WORK TO COMPLETE:
When you reach the line that contains "(721, 126) = (731, 82): brown", set down that line and every one after it through the end of the records, exactly as written and with no pictures.

DATASET EXTRACT:

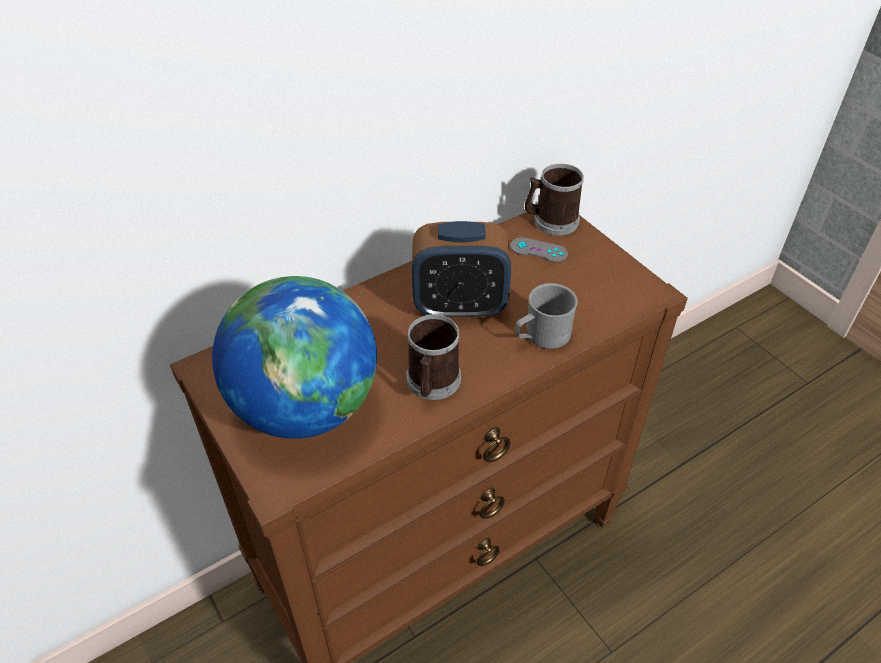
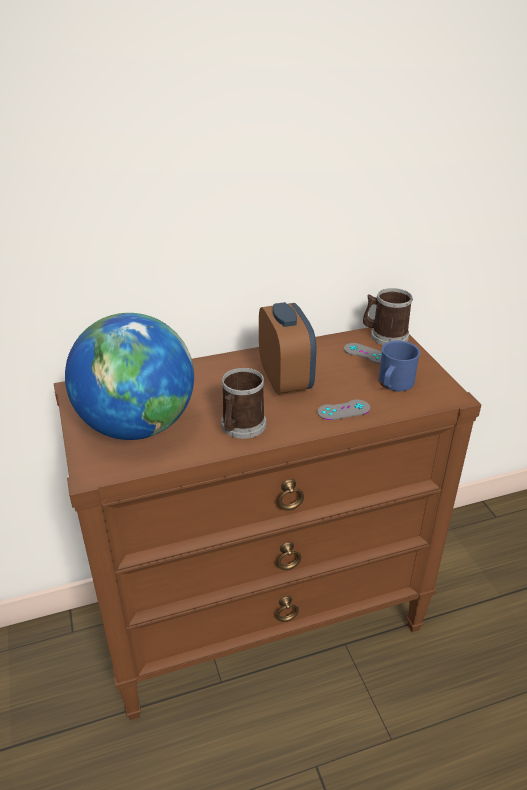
camera: 15 degrees right, 10 degrees down
(459, 306) = (285, 381): alarm clock -> alarm clock turned 120 degrees counterclockwise
(541, 336) = (343, 410): grey mug -> grey game controller
(584, 288) = (393, 384): none -> blue mug

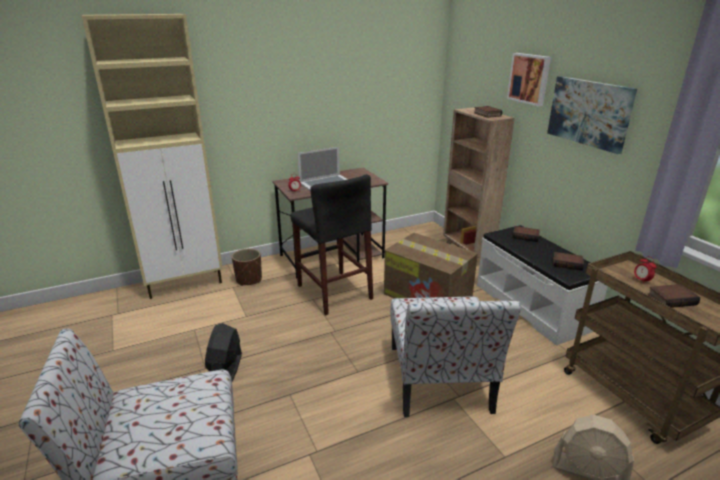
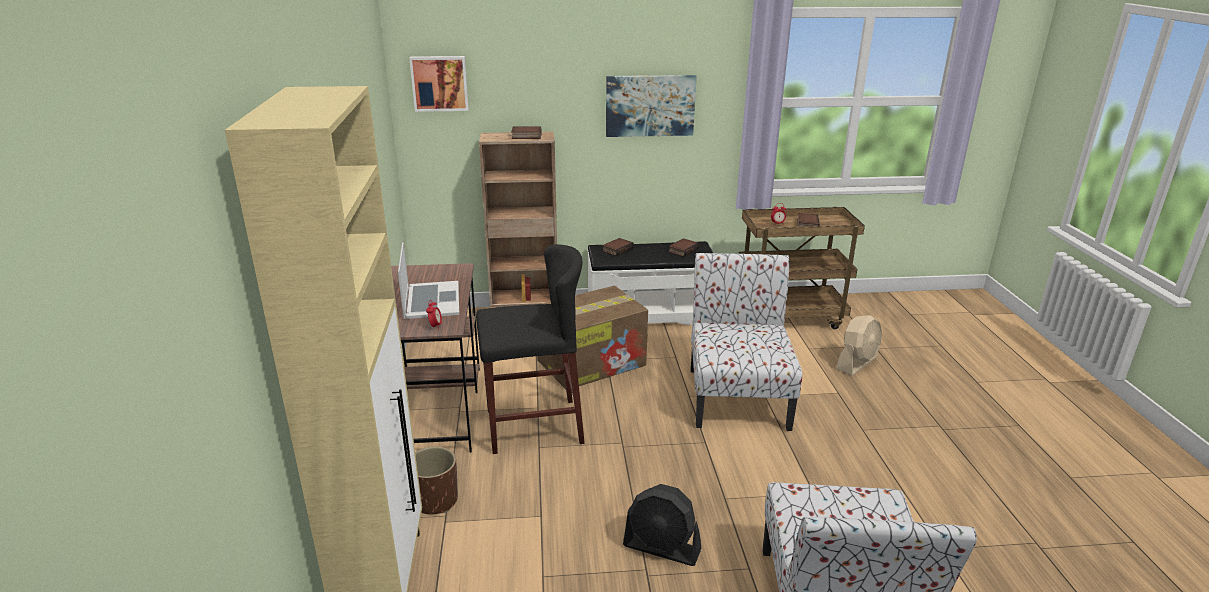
camera: 70 degrees left, 0 degrees up
(440, 380) = (737, 396): chair -> chair turned 105 degrees counterclockwise
(529, 78) = (562, 84): picture -> picture (440, 83)

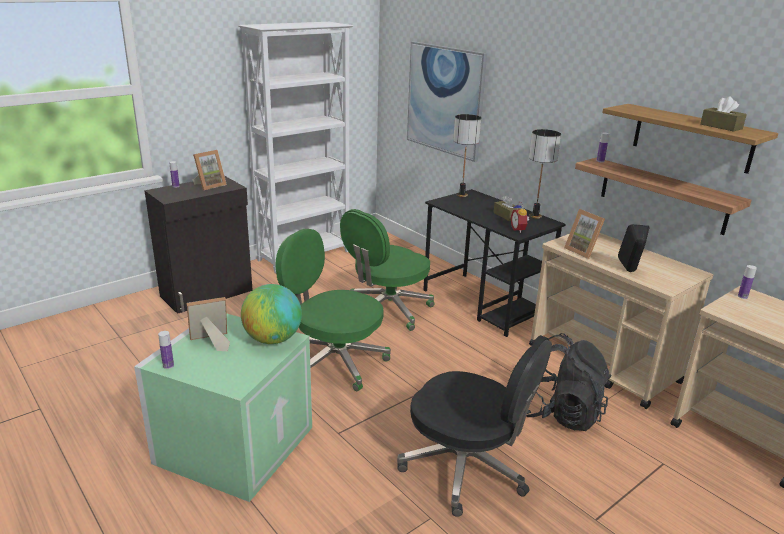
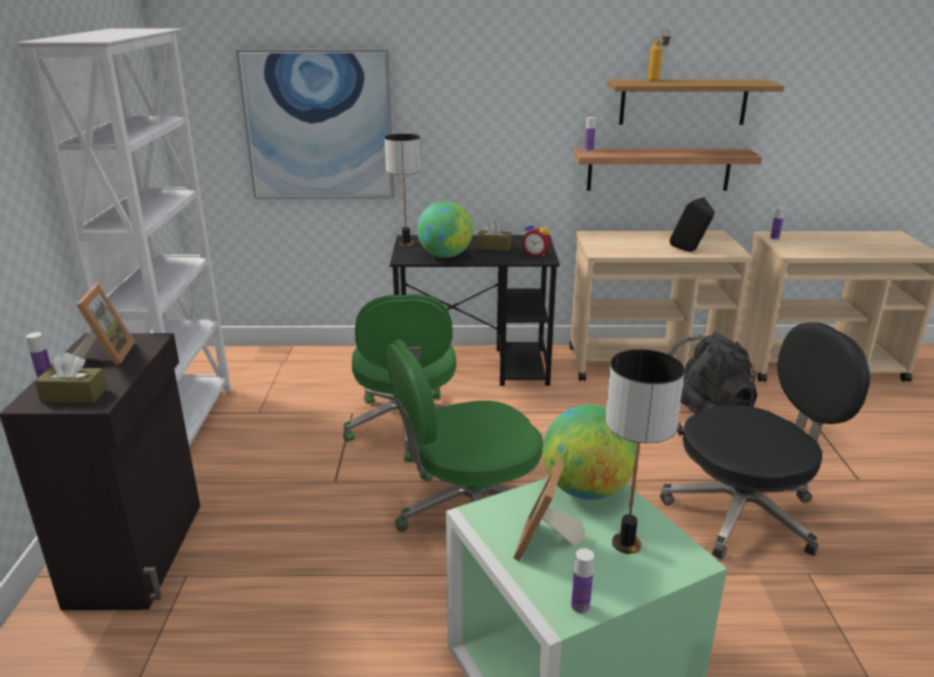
camera: 50 degrees left, 0 degrees up
(464, 209) = (445, 256): none -> globe
(535, 216) = (514, 238): table lamp -> table lamp (625, 544)
(583, 251) = (627, 250): picture frame -> none
(663, 112) = (657, 80): none -> bottle
(721, 126) = (731, 82): brown tissue box -> brown tissue box (74, 395)

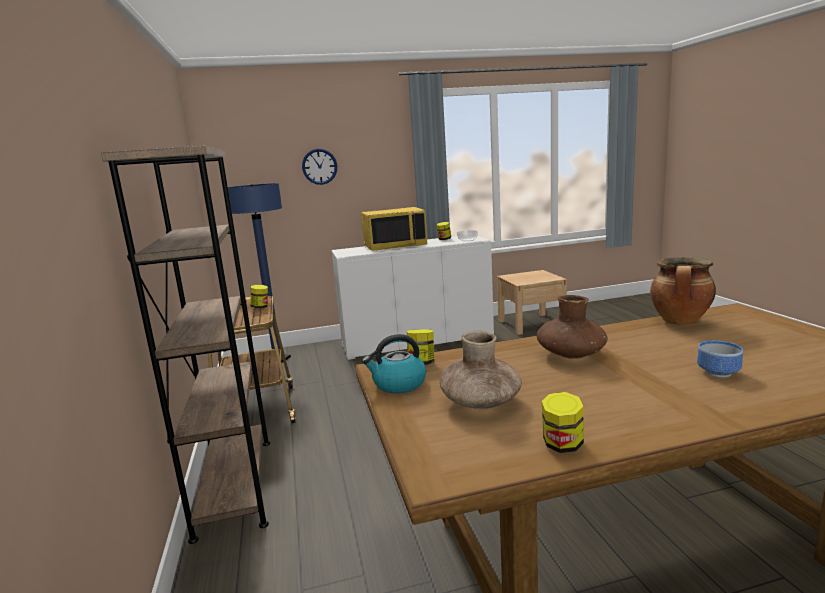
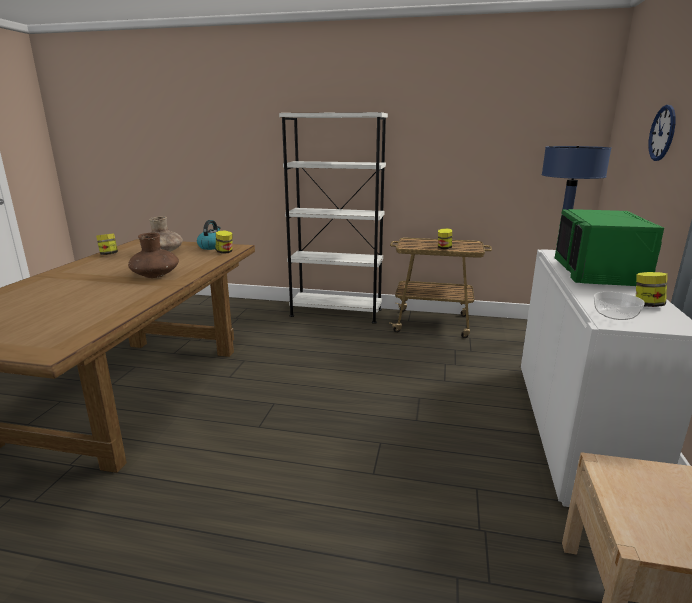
camera: 115 degrees right, 5 degrees up
(235, 485) = (336, 312): brown bookcase -> white bookcase
(395, 246) = (599, 274): yellow microwave -> green microwave
(680, 322) = (103, 318): cooking pot -> none
(718, 373) = (53, 291): bowl -> none

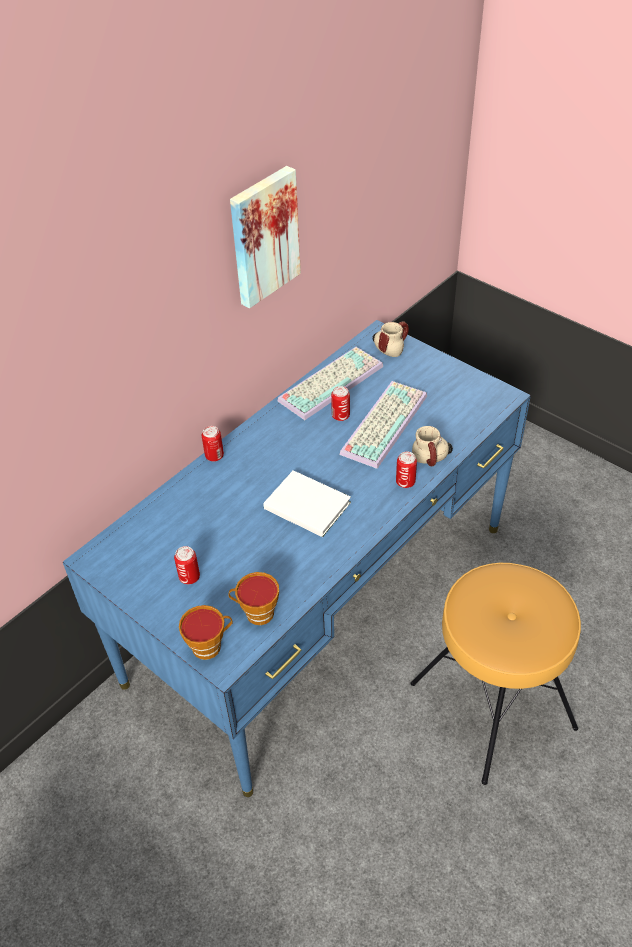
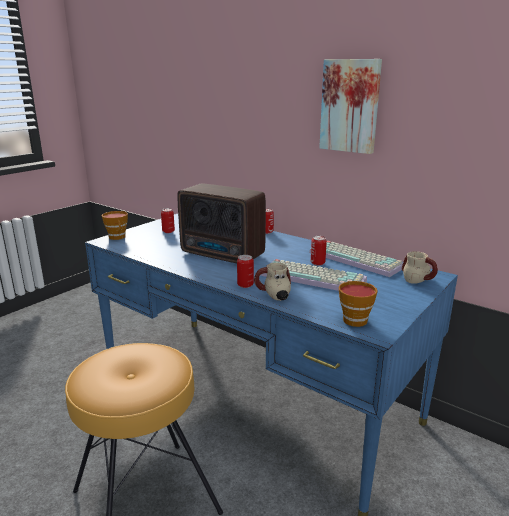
camera: 85 degrees right, 25 degrees down
(256, 613) = (135, 246): cup -> cup (354, 319)
(306, 504) = (223, 255): white book -> radio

EXERCISE SOLUTION:
(721, 126) = (731, 82): brown tissue box -> brown tissue box (74, 395)

camera: 115 degrees right, 5 degrees up
(235, 485) = (336, 312): brown bookcase -> white bookcase
(395, 246) = (599, 274): yellow microwave -> green microwave
(680, 322) = (103, 318): cooking pot -> none
(718, 373) = (53, 291): bowl -> none

camera: 85 degrees right, 25 degrees down
(256, 613) = (135, 246): cup -> cup (354, 319)
(306, 504) = (223, 255): white book -> radio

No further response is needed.